Smith, born in 1729 in Africa, was an African prince who was kidnapped when he was 10 years old and enslaved in Colonial New England.
Venture Smith lived in Rhode Island and on Fishers Island, before a 21-year period from 1754 to 1775 when he was owned by Thomas Stanton and Oliver Smith in Stonington. It was from Oliver Smith that Venture Smith purchased his freedom in 1765. He was later able to purchase his wife’s freedom. Smith and his family relocated to East Haddam in 1775, where he went on to own more than 130 acres and establish a farm and trading business. In 1798, he became the first African American to write and publish his own autobiography. He recorded his life story in “A Narrative of the Life and Adventures of Venture,” which was published in New London. He became a prominent member of 18th-century Connecticut. He later bought land on Barn Island in Stonington. Smith died in 1805 and is buried in East Haddam.
An estimated 450,000 slaves were brought to North America from the early 17th century until slavery was abolished in 1865.
“Venture Smith was captured as a youth and sent to serve a life of slavery in Connecticut,” DeLauro said. “Eventually he purchased his own freedom and his family’s freedom, and became a prominent citizen. Venture’s life story opens a window into one of the darker chapters in our nation’s history and captures the brutality and oppression of American slavery. Venture’s amazing story of triumph over slavery is an inspiration to us all.”
In 2015 DeLauro and the Documenting Venture Smith Project distributed copies of “Making Freedom: The Extraordinary Life of Venture Smith,” written by Saint and George Krimsky, to every public and school library in Connecticut.
“This resolution is important,” said Saint. “Venture’s story is one for all generations, because slavery remains a scourge to this day.”
Venture Smith’s story is so incredible, so dramatic, that it will inevitably be taken up by a top tier motion picture director or novelist.
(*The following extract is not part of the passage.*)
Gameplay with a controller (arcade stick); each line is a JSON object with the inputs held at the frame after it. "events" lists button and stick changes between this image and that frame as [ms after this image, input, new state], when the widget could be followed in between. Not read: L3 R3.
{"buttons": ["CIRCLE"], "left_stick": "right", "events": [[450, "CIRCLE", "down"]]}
It’s not too big a stretch to predict that despite its desire for privacy, Fishers Island will come to be known worldwide as the childhood home of an enslaved African royal named Venture Smith. ~ H.L. Ferguson Museum Director Pierce Rafferty
H.L. Ferguson Museum Lecturer author Chandler B. Saint spoke about his book “Venture Smith: Making Freedom” on Sunday, July 26, 2015 at Union Chapel.
This book answers many of the questions that have puzzled historians and descendants of the young African prince who was forced into slavery in 1739 and was taken to colonial New England where he labored for a quarter-century before purchasing his freedom and becoming a prominent businessman in Connecticut. Perhaps most importantly, this book demonstrates how Venture Smith’s Narrative, an autobiography published in 1798, is the first known pure African American literary work. Please note that Venture Smith was kept on Fishers Island as a slave from circa 1741 to 1754.
The Mumford Lease, a recent acquisition of the Ferguson Museum, is one of the few extant original documents that relates directly to Venture’s life…which is why it is of interest to scholars researching Venture Smith. The lease covers part of the time period when Venture was on Fishers Island. Although it is difficult to prove, the main caretaking house to which Venture was attached was likely in the area of or on the site of today’s Mansion House, beyond right field of the ball field.